La queja vecinal no apunta únicamente a la limitación de cupos —que ya de por sí resulta alarmante—, sino a la ausencia total de información y organización. No hay avisos claros, no hay enumeración, no hay turnos definidos. La población espera a ciegas, sometida a la incertidumbre y al desgaste físico, como si la necesidad de atención médica fuera un favor y no un derecho.
Resulta aún más preocupante que, según los testimonios, la capacidad operativa de la posta sea mínima. La presunta falta de médicos, la dependencia casi exclusiva del personal de enfermería y las dificultades para acceder a medicamentos dibujan un panorama precario que contradice el discurso oficial sobre cobertura y acceso a la salud. Estar afiliado al SIS no sirve de mucho si el establecimiento no tiene personal suficiente ni medicinas básicas para atender a sus asegurados.
Las Moras no es un caso aislado. Es el reflejo de un sistema de salud que sigue reaccionando tarde, improvisando y trasladando el costo de su ineficiencia a los ciudadanos más vulnerables. Cuando se obliga a la población a comprar medicamentos fuera del establecimiento o a “esperar un cupo adicional”, se normaliza una atención deficiente que no debería ser aceptada bajo ningún criterio.
La responsabilidad no recae en el usuario que reclama, ni en el personal que hace lo que puede con recursos limitados. La responsabilidad es de quienes dirigen, planifican y administran el sistema de salud. Son ellos quienes deben prever la demanda, garantizar personal suficiente, transparentar los procesos de atención y asegurar el abastecimiento de medicamentos.
La salud no admite colas interminables ni explicaciones tardías.
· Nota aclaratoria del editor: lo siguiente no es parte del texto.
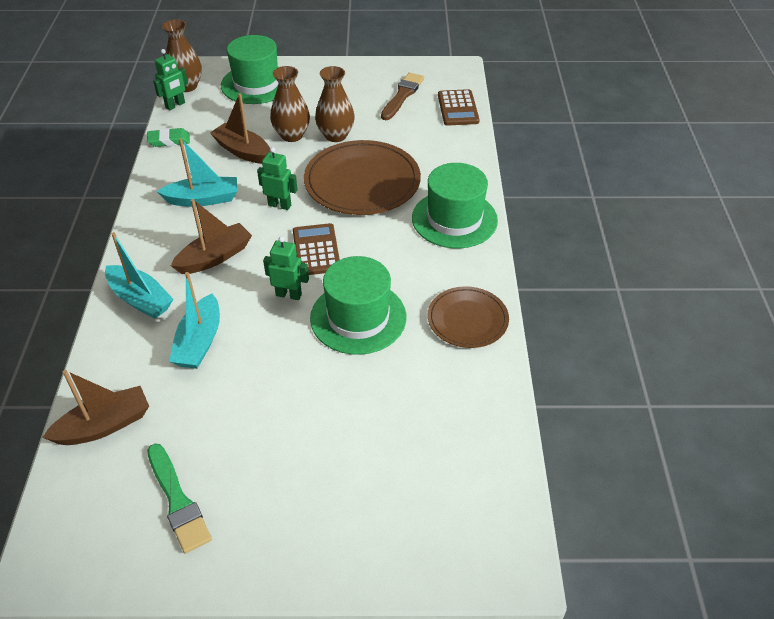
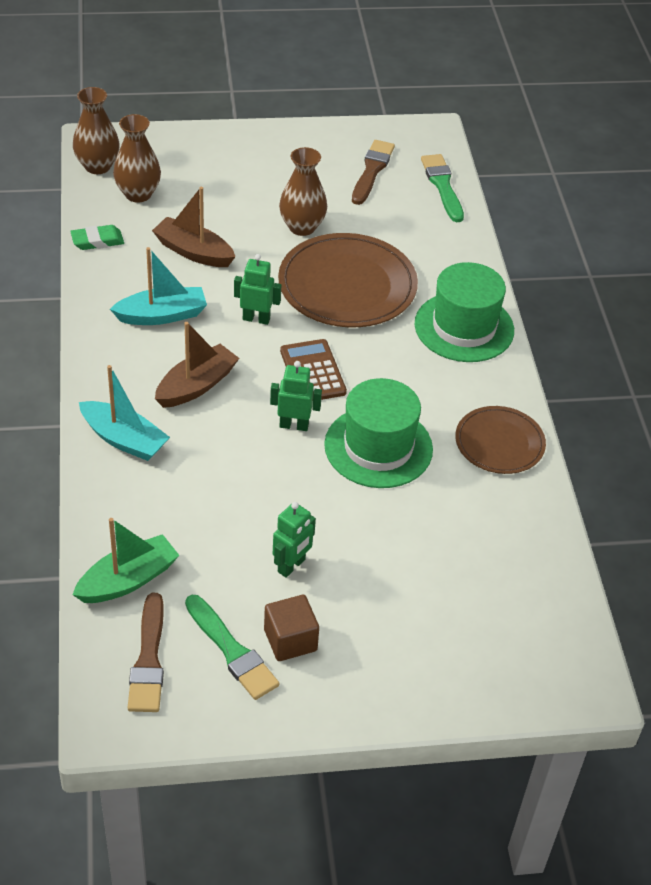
camera: 10 degrees left, 0 degrees up
(99, 503) = (148, 659): none -> brown brush
(104, 425) = (128, 580): brown boat -> green boat
(175, 105) = (91, 193): green robot -> green robot (291, 566)
(199, 342) = (207, 484): turquoise boat -> none
(234, 494) = (290, 640): none -> brown cube
(256, 84) = (186, 160): green hat -> none
(292, 135) = (248, 229): brown vase -> brown vase (138, 194)
(458, 108) = (442, 186): brown calculator -> green brush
Una posta médica no puede funcionar como una ventanilla burocrática donde se reparte esperanza por cupos. Las autoridades del sector están obligadas a intervenir de inmediato, no solo para corregir lo que ocurre en Las Moras, sino para evitar que esta precariedad siga siendo la norma. Porque cuando la atención médica falla, lo que está en riesgo no es la paciencia de la gente, sino su vida.